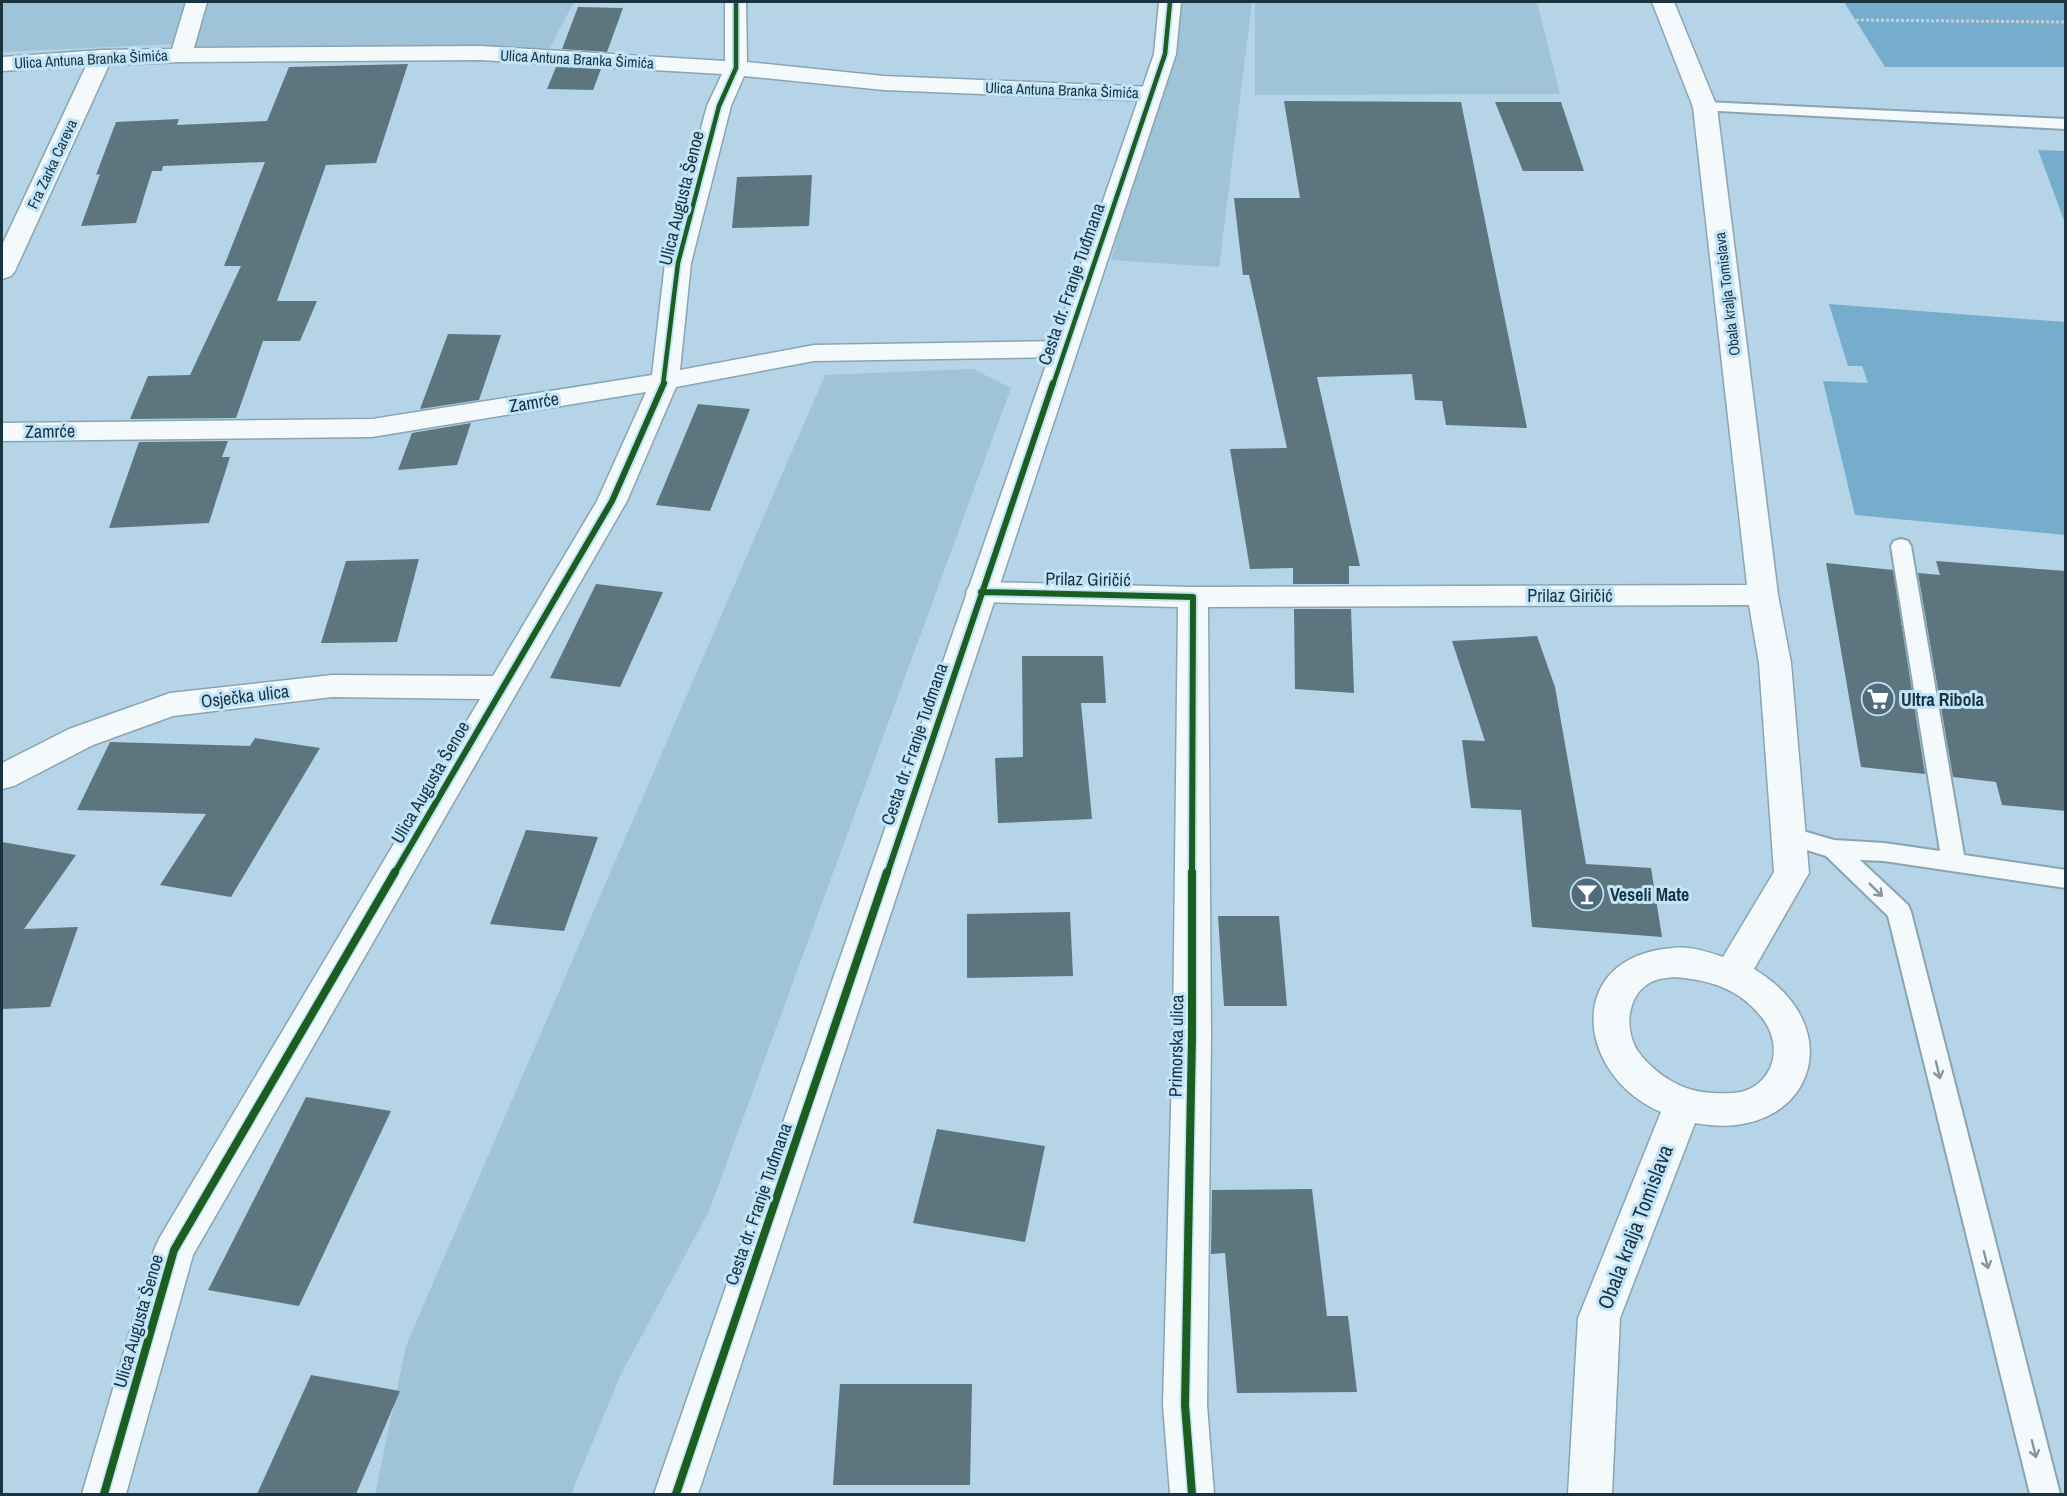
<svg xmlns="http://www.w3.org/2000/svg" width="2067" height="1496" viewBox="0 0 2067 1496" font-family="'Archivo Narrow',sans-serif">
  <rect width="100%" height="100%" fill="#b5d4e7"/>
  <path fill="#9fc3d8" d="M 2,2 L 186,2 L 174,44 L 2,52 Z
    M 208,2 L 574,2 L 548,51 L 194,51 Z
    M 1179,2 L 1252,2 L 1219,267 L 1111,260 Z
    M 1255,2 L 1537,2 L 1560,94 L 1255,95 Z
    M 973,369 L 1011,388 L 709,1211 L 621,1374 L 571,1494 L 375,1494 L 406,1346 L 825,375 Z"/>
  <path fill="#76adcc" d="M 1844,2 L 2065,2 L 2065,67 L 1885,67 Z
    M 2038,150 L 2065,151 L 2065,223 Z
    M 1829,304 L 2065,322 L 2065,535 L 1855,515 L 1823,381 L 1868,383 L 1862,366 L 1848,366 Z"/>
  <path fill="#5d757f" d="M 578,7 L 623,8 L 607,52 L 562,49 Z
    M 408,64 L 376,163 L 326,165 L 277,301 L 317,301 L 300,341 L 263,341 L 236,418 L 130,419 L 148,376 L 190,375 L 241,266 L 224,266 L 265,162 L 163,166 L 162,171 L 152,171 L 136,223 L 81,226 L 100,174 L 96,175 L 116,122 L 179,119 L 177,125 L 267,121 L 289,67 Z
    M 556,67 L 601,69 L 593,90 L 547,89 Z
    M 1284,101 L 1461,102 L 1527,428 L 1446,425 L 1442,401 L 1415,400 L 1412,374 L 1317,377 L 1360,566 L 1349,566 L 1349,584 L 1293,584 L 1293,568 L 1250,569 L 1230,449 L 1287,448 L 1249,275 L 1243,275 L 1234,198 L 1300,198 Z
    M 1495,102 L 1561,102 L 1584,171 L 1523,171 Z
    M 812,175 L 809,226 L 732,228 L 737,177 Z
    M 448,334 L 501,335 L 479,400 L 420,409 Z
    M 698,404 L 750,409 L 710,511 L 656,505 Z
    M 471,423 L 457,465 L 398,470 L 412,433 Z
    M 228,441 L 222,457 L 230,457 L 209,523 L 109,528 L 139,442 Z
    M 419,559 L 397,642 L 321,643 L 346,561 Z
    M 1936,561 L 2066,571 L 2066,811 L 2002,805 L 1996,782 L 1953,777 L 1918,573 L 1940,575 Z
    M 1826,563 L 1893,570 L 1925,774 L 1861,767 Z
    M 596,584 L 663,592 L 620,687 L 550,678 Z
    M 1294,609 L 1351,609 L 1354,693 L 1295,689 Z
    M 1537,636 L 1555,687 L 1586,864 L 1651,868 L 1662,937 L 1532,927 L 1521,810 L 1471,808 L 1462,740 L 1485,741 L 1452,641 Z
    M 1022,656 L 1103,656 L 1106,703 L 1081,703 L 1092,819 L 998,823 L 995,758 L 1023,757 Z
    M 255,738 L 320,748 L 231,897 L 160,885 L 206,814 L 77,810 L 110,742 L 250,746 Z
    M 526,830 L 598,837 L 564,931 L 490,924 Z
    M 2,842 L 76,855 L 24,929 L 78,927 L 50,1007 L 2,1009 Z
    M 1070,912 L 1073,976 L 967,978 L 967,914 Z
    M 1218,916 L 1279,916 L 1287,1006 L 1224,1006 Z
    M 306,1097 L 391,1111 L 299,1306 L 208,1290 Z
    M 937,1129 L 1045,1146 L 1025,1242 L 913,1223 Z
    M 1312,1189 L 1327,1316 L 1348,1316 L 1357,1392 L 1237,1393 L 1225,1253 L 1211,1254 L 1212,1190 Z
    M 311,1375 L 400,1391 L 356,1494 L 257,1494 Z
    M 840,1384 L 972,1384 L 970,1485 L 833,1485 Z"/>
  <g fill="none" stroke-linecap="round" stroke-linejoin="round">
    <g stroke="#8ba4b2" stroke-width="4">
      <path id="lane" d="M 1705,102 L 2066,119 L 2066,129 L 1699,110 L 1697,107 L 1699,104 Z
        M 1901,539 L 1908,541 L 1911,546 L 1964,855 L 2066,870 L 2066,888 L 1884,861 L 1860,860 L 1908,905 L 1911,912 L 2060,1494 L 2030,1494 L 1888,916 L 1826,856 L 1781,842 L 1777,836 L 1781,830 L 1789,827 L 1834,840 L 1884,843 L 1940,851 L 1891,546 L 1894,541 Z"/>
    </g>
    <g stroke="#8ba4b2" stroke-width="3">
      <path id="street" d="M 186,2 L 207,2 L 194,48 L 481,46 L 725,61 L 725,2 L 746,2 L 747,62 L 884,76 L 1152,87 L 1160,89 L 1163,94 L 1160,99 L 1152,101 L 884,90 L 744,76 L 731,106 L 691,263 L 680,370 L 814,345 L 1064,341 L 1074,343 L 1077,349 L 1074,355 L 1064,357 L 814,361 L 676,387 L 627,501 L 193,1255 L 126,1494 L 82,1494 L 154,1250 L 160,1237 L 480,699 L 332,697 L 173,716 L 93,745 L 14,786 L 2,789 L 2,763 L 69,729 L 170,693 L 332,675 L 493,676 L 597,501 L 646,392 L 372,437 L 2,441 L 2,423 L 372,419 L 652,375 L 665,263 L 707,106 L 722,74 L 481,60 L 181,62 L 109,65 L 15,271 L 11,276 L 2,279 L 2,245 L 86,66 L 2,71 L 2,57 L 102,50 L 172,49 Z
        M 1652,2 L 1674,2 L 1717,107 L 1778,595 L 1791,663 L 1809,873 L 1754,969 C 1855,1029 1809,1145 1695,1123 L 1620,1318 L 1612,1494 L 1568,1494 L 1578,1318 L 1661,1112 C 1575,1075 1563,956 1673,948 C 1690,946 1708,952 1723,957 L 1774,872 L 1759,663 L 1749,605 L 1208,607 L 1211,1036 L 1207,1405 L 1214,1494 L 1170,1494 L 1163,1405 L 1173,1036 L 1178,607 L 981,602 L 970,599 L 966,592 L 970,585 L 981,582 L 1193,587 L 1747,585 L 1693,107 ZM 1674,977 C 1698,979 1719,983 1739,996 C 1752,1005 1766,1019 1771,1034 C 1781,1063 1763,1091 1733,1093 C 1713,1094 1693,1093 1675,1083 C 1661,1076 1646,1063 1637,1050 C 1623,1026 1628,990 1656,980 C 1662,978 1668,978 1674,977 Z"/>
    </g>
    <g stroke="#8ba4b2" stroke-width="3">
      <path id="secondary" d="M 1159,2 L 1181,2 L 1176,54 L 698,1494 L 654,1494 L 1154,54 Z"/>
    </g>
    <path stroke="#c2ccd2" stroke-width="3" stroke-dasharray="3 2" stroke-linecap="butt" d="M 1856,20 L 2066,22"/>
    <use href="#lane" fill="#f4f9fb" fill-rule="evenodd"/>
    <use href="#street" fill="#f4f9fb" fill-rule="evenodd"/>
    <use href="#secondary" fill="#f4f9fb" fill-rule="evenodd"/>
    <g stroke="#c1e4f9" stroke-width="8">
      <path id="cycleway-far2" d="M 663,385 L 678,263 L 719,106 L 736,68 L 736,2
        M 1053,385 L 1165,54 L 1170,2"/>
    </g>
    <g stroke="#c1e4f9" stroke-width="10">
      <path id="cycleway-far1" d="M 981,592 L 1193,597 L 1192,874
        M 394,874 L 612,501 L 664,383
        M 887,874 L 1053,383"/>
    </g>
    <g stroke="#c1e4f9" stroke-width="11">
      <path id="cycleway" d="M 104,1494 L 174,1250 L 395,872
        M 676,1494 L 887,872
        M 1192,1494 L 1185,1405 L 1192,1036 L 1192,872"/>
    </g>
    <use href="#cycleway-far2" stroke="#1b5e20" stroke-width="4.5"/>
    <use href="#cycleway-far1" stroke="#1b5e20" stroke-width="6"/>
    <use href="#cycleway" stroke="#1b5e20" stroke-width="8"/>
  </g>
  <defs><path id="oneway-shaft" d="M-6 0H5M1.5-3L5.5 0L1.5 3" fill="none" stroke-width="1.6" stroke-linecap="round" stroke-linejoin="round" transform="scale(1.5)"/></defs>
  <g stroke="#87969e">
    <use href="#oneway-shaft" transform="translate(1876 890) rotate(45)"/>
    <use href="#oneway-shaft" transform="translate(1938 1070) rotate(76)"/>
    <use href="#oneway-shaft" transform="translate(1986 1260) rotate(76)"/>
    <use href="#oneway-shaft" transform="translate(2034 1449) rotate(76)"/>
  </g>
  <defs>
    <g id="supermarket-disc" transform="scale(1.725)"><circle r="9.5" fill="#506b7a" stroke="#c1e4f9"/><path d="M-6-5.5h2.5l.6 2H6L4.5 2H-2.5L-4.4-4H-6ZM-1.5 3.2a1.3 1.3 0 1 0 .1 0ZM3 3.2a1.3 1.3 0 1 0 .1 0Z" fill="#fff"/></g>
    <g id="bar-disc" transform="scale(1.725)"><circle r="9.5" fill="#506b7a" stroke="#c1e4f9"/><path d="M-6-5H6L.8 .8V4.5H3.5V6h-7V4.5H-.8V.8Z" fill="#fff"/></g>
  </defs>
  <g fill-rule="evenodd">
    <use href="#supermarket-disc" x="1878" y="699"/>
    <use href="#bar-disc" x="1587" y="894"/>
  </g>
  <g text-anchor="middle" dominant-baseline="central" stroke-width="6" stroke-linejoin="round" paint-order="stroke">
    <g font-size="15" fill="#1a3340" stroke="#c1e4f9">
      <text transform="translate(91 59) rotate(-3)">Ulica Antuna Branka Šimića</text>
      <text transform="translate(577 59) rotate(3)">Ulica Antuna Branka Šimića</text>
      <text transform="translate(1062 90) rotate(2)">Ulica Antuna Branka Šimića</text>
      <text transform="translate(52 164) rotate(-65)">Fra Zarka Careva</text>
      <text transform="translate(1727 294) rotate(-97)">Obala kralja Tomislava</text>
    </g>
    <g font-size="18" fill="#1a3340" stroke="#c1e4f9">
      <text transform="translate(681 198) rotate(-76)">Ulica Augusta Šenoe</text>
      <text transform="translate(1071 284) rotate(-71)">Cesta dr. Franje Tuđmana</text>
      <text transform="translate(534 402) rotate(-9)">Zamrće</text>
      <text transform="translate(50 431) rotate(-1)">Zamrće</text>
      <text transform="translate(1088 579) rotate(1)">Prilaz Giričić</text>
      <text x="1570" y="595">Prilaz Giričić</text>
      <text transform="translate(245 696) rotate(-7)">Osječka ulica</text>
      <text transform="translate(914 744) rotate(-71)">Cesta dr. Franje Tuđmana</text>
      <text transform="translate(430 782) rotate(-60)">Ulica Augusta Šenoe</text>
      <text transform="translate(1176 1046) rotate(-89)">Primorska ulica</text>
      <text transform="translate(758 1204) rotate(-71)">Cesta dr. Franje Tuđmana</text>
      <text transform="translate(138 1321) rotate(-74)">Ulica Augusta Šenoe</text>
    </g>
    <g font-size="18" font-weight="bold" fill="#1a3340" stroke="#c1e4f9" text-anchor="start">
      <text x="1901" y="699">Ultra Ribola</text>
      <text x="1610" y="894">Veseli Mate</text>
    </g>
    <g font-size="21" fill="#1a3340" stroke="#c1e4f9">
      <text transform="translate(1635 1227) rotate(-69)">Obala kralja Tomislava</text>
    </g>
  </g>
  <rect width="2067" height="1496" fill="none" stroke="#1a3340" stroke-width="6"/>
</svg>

━━━━━━━━━━━━━━━━━━━━━━━━━━━━━━

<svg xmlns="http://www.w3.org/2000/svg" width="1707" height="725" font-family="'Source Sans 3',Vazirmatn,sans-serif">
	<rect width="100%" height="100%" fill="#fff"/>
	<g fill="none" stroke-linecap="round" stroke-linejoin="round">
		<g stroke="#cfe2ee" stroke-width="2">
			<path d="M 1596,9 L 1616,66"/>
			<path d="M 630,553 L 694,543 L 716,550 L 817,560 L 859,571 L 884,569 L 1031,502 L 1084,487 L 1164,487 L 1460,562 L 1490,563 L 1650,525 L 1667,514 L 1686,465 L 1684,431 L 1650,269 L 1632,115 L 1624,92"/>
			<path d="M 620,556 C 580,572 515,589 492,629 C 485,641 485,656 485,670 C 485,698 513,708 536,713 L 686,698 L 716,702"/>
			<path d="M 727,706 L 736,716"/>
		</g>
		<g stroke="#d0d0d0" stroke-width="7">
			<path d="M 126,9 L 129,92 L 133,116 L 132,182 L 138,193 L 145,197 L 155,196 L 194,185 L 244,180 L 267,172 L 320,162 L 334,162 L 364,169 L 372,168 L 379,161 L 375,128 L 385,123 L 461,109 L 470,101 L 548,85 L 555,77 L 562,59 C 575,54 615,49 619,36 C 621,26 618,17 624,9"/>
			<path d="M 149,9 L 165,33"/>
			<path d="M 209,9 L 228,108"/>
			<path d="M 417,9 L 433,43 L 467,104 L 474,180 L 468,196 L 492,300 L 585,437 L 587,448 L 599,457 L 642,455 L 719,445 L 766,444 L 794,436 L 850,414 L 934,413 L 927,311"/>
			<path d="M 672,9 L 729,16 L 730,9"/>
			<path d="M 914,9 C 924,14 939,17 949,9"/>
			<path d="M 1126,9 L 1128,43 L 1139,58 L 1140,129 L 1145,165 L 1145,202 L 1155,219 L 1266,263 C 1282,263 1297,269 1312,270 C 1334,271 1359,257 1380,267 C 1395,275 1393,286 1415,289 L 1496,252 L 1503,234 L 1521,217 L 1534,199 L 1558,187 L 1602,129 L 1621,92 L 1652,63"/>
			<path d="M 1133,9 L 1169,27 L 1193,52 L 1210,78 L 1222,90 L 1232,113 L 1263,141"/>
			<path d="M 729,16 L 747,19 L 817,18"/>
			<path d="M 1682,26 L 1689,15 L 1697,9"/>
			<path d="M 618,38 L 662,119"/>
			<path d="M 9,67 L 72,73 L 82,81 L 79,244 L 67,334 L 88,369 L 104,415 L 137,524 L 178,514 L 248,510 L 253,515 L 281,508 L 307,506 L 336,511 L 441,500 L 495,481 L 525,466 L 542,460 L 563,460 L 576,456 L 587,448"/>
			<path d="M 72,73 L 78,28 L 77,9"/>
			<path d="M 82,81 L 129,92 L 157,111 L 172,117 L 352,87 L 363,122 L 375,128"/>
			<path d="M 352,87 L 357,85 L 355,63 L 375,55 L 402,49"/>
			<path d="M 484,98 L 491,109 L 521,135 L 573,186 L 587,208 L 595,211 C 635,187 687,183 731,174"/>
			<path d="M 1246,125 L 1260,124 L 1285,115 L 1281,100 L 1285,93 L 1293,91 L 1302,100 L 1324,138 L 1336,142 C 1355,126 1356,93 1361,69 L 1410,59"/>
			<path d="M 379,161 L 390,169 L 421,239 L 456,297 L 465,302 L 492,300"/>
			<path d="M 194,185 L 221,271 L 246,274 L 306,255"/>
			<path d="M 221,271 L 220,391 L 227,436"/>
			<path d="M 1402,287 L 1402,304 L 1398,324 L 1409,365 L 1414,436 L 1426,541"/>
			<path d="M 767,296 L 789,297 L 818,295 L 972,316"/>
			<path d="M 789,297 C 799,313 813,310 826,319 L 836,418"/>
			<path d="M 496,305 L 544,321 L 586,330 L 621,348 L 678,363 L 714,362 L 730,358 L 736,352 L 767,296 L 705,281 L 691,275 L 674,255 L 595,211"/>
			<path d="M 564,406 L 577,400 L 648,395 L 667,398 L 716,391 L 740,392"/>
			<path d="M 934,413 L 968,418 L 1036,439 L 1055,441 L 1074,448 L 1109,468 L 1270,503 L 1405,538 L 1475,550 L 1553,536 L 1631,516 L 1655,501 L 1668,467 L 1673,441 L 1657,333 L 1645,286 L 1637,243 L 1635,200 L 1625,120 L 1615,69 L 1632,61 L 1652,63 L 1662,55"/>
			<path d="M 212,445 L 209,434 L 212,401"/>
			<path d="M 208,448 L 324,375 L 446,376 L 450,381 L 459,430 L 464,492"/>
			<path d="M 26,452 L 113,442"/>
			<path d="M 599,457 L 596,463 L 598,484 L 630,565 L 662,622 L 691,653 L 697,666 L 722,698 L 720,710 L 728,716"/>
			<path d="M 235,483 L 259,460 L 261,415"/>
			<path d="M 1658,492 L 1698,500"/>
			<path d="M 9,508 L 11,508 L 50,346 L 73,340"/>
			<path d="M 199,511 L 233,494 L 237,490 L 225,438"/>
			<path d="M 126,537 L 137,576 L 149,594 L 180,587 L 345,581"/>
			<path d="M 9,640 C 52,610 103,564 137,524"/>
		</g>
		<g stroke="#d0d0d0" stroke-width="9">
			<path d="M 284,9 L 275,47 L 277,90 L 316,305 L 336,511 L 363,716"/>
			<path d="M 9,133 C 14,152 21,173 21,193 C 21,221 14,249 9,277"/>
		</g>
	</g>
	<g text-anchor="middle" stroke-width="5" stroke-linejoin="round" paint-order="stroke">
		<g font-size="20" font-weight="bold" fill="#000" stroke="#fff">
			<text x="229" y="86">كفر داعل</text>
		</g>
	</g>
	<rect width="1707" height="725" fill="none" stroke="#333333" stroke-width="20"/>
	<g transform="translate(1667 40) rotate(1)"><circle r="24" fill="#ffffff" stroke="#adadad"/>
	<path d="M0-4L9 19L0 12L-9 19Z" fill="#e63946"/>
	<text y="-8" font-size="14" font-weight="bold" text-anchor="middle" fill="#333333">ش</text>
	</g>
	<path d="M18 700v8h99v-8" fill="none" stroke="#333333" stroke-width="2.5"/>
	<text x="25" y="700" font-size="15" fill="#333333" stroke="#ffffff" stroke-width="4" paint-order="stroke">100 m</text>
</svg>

━━━━━━━━━━━━━━━━━━━━━━━━━━━━━━

**Directions:** Going through the material above, how many lines contain the word "linejoin"? Write only the number.

**Your response:** 5